- Records to process
━━━━━━

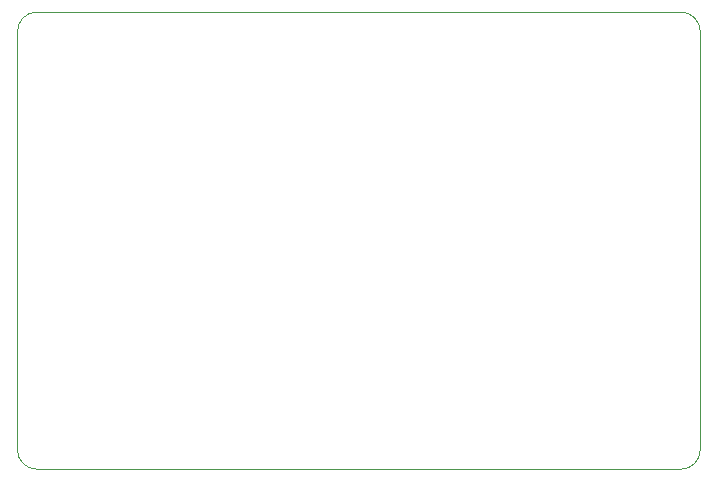
<source format=gm1>
G04 #@! TF.GenerationSoftware,KiCad,Pcbnew,9.0.5*
G04 #@! TF.CreationDate,2025-10-24T16:35:50+02:00*
G04 #@! TF.ProjectId,Mini-EMS-ESP,4d696e69-2d45-44d5-932d-4553502e6b69,rev?*
G04 #@! TF.SameCoordinates,Original*
G04 #@! TF.FileFunction,Profile,NP*
%FSLAX46Y46*%
G04 Gerber Fmt 4.6, Leading zero omitted, Abs format (unit mm)*
G04 Created by KiCad (PCBNEW 9.0.5) date 2025-10-24 16:35:50*
%MOMM*%
%LPD*%
G01*
G04 APERTURE LIST*
G04 #@! TA.AperFunction,Profile*
%ADD10C,0.050000*%
G04 #@! TD*
G04 APERTURE END LIST*
D10*
X70995381Y-87817297D02*
G75*
G02*
X72646173Y-86140073I1650819J26197D01*
G01*
X72654326Y-86140094D02*
X127135694Y-86140302D01*
X70995212Y-123196290D02*
X70995381Y-87817297D01*
X72672376Y-124847082D02*
G75*
G02*
X70995210Y-123196290I-26176J1650782D01*
G01*
X127161883Y-124851267D02*
X72672376Y-124847082D01*
X127135680Y-86140302D02*
G75*
G02*
X128812906Y-87791094I26220J-1650798D01*
G01*
X128812883Y-87799814D02*
X128812675Y-123174064D01*
X128812675Y-123174064D02*
G75*
G02*
X127161883Y-124851283I-1650775J-26236D01*
G01*
M02*

</source>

━━━━━━

- Problem
Pictures stay out; all other material above is restated word for word.

- Task result
<source format=gm1>
G04 #@! TF.GenerationSoftware,KiCad,Pcbnew,9.0.5*
G04 #@! TF.CreationDate,2025-10-24T16:35:50+02:00*
G04 #@! TF.ProjectId,Mini-EMS-ESP,4d696e69-2d45-44d5-932d-4553502e6b69,rev?*
G04 #@! TF.SameCoordinates,Original*
G04 #@! TF.FileFunction,Profile,NP*
%FSLAX46Y46*%
G04 Gerber Fmt 4.6, Leading zero omitted, Abs format (unit mm)*
G04 Created by KiCad (PCBNEW 9.0.5) date 2025-10-24 16:35:50*
%MOMM*%
%LPD*%
G01*
G04 APERTURE LIST*
G04 #@! TA.AperFunction,Profile*
%ADD10C,0.050000*%
G04 #@! TD*
G04 APERTURE END LIST*
D10*
X70995381Y-87817297D02*
G75*
G02*
X72646173Y-86140073I1650819J26197D01*
G01*
X72654326Y-86140094D02*
X127135694Y-86140302D01*
X70995212Y-123196290D02*
X70995381Y-87817297D01*
X72672376Y-124847082D02*
G75*
G02*
X70995210Y-123196290I-26176J1650782D01*
G01*
X127161883Y-124851267D02*
X72672376Y-124847082D01*
X127135680Y-86140302D02*
G75*
G02*
X128812906Y-87791094I26220J-1650798D01*
G01*
X128812883Y-87799814D02*
X128812675Y-123174064D01*
X128812675Y-123174064D02*
G75*
G02*
X127161883Y-124851283I-1650775J-26236D01*
G01*
M02*

</source>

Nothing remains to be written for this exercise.